Kganyago a bulwark and a lighthouse
Central bankers would seem to suffer the same fate wherever they are from. Listening to Reserve Bank governor Lesetja Kganyago’s comments after the monetary policy committee’s interest rates decision last week, one might well have been in Frankfurt, listening to his counterpart at the European Central Bank (ECB).
Mario Draghi’s elevation to the top job at the ECB coincided with Europe’s growth and debt crisis hitting new depths, meaning he has spent most of his term fighting fires.
In a desperate attempt to keep the economy afloat after Greece’s debt crisis threatened to engulf the whole region, the ECB took some extraordinary steps during his tenure.
These included pushing interest rates below zero and implementing a quantitative easing programme that has seen the central bank spend well more than €2-trillion buying debt instruments in an effort to stimulate the economy.
——————
Write out the passage on central bankers Kganyago and Draghi in full, word for word. The rows have nothing to do with this.

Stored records
——————
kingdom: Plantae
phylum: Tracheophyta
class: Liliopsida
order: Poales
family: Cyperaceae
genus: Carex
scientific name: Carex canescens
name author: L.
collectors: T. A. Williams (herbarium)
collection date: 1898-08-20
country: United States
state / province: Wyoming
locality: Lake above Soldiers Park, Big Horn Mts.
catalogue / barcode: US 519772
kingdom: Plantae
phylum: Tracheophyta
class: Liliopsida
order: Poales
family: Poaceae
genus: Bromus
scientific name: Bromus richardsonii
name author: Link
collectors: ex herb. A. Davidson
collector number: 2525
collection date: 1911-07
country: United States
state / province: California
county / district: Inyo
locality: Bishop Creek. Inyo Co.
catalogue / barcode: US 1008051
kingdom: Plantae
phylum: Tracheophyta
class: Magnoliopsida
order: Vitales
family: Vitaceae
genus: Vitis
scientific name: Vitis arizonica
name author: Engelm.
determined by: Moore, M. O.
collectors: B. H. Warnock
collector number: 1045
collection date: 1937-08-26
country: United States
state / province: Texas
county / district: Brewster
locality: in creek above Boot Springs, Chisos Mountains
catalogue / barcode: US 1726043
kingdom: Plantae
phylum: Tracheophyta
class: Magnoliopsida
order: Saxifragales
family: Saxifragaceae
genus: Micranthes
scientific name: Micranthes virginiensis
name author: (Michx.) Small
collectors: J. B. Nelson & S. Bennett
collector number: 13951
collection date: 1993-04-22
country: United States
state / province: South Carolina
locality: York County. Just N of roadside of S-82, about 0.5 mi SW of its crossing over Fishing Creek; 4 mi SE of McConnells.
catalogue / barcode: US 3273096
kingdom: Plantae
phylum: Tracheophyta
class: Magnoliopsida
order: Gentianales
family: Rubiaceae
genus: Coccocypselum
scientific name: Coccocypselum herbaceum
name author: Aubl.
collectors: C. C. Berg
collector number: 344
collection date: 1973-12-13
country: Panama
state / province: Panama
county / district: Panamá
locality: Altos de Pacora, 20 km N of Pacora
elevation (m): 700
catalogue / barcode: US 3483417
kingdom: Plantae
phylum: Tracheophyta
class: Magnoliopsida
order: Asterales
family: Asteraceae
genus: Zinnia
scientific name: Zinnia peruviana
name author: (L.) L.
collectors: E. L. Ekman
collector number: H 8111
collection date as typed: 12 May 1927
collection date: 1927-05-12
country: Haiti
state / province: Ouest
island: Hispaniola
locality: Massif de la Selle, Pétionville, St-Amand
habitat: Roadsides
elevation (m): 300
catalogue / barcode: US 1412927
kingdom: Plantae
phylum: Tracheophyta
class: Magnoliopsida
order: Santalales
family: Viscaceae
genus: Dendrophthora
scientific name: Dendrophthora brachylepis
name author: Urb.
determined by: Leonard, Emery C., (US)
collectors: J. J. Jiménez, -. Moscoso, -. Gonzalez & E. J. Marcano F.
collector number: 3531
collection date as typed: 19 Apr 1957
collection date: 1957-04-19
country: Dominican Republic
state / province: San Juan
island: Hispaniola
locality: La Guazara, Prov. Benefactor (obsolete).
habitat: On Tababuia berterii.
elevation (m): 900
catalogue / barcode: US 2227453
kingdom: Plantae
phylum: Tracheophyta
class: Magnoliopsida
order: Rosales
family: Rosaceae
——————
## THE REPLY
Kganyago a bulwark and a lighthouse
Central bankers would seem to suffer the same fate wherever they are from. Listening to Reserve Bank governor Lesetja Kganyago’s comments after the monetary policy committee’s interest rates decision last week, one might well have been in Frankfurt, listening to his counterpart at the European Central Bank (ECB).
Mario Draghi’s elevation to the top job at the ECB coincided with Europe’s growth and debt crisis hitting new depths, meaning he has spent most of his term fighting fires.
In a desperate attempt to keep the economy afloat after Greece’s debt crisis threatened to engulf the whole region, the ECB took some extraordinary steps during his tenure.
These included pushing interest rates below zero and implementing a quantitative easing programme that has seen the central bank spend well more than €2-trillion buying debt instruments in an effort to stimulate the economy.